I didn’t smile. Oh, no, for the deep principle of my sect was reared up. I says to him in a tone cold enough to almost freeze his ears: “Josiah Allen, shet up; of all the cowardly things a man ever done, it is goin ’round braggin’ about wimmin likin’ ’em, and follern’ ’em up. Enny man that’ll do that is little enough to crawl through a knot-hole without rubbing his clothes.” Says I: “I suppose you made her think the moon rose in your head and set in your heels. I daresay you acted foolish enough round her to sicken a snipe, and if you makes fun of her now to please me, I let you know you have got holt of the wrong individual.
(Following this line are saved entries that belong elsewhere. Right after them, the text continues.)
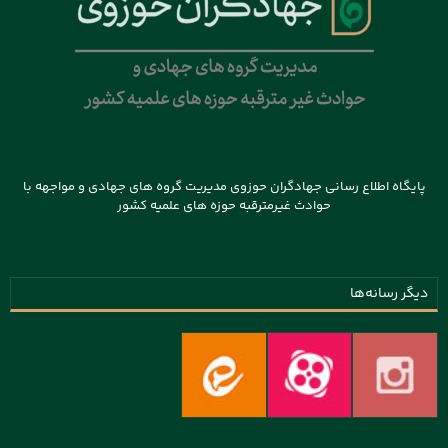
پایگاه اطلاع رسانی جهادگران حوزوی مدیریت گروه های جهادی و مواجهه با
حوادث غیرمترقبه حوزه های علمیه کشور
دیگر رسانه‌ها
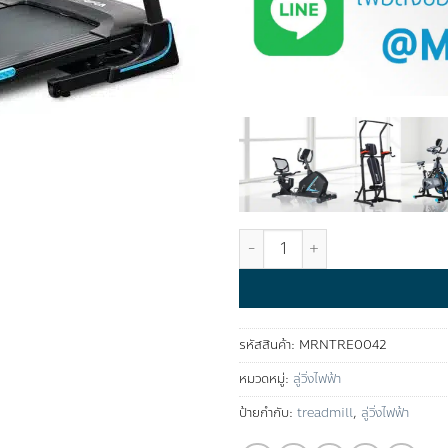
จำนวน ลู่วิ่งไฟฟ้า รุ่น MAGNIFIER™ 
รหัสสินค้า:
MRNTRE0042
หมวดหมู่:
ลู่วิ่งไฟฟ้า
ป้ายกำกับ:
treadmill
,
ลู่วิ่งไฟฟ้า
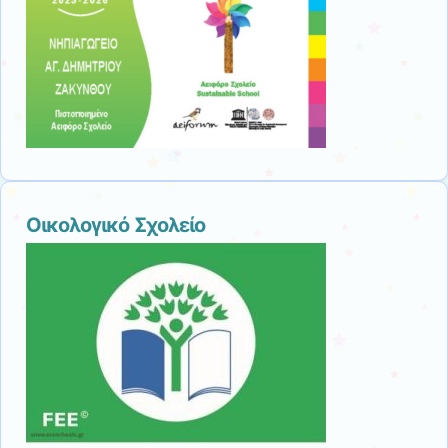
Οικολογικό Σχολείο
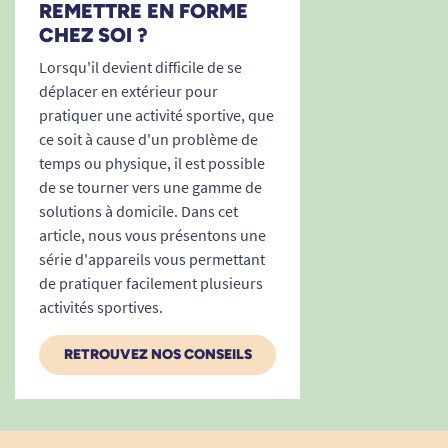
REMETTRE EN FORME
CHEZ SOI ?
Lorsqu'il devient difficile de se
déplacer en extérieur pour
pratiquer une activité sportive, que
ce soit à cause d'un problème de
temps ou physique, il est possible
de se tourner vers une gamme de
solutions à domicile. Dans cet
article, nous vous présentons une
série d'appareils vous permettant
de pratiquer facilement plusieurs
activités sportives.
RETROUVEZ NOS CONSEILS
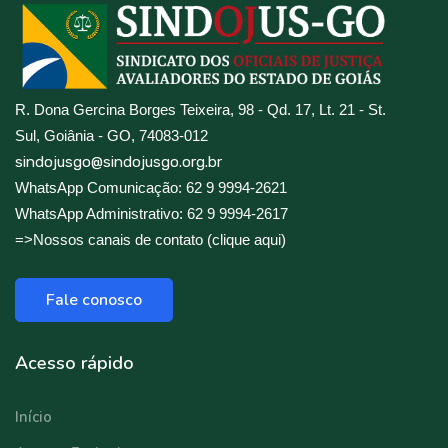
R. Dona Gercina Borges Teixeira, 98 - Qd. 17, Lt. 21 - St.
Sul, Goiânia - GO, 74083-012
sindojusgo@sindojusgo.org.br
WhatsApp Comunicação: 62 9 9994-2621
WhatsApp Administrativo: 62 9 9994-2617
=>Nossos canais de contato (clique aqui)
Fale conosco
Acesso rápido
Início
“Now,” says I, “go to bed”; and I added, in still more freezing accents, “for I want to mend your pantaloons.” He gathered up his shoes and stockin’s and started off to bed, and we hain’t never passed a word on the subject sence. I believe when you disagree with your pardner, in freein’ your mind in the first on’t, and then not to be a-twittin’ about it afterward. And as for bein’ jealous, I should jest as soon think of bein’ jealous of a meetin’-house as I should of Josiah. He is a well-principled man. And I guess he wasn’t fur out o’ the way about Betsey Bobbet, though I wouldn’t encourage him by lettin’ him say a word on the subject, for I always make it a rule to stand up for my own sect; but when I hear her go on about the editor of the Augur, I can believe anything about Betsey Bobbet.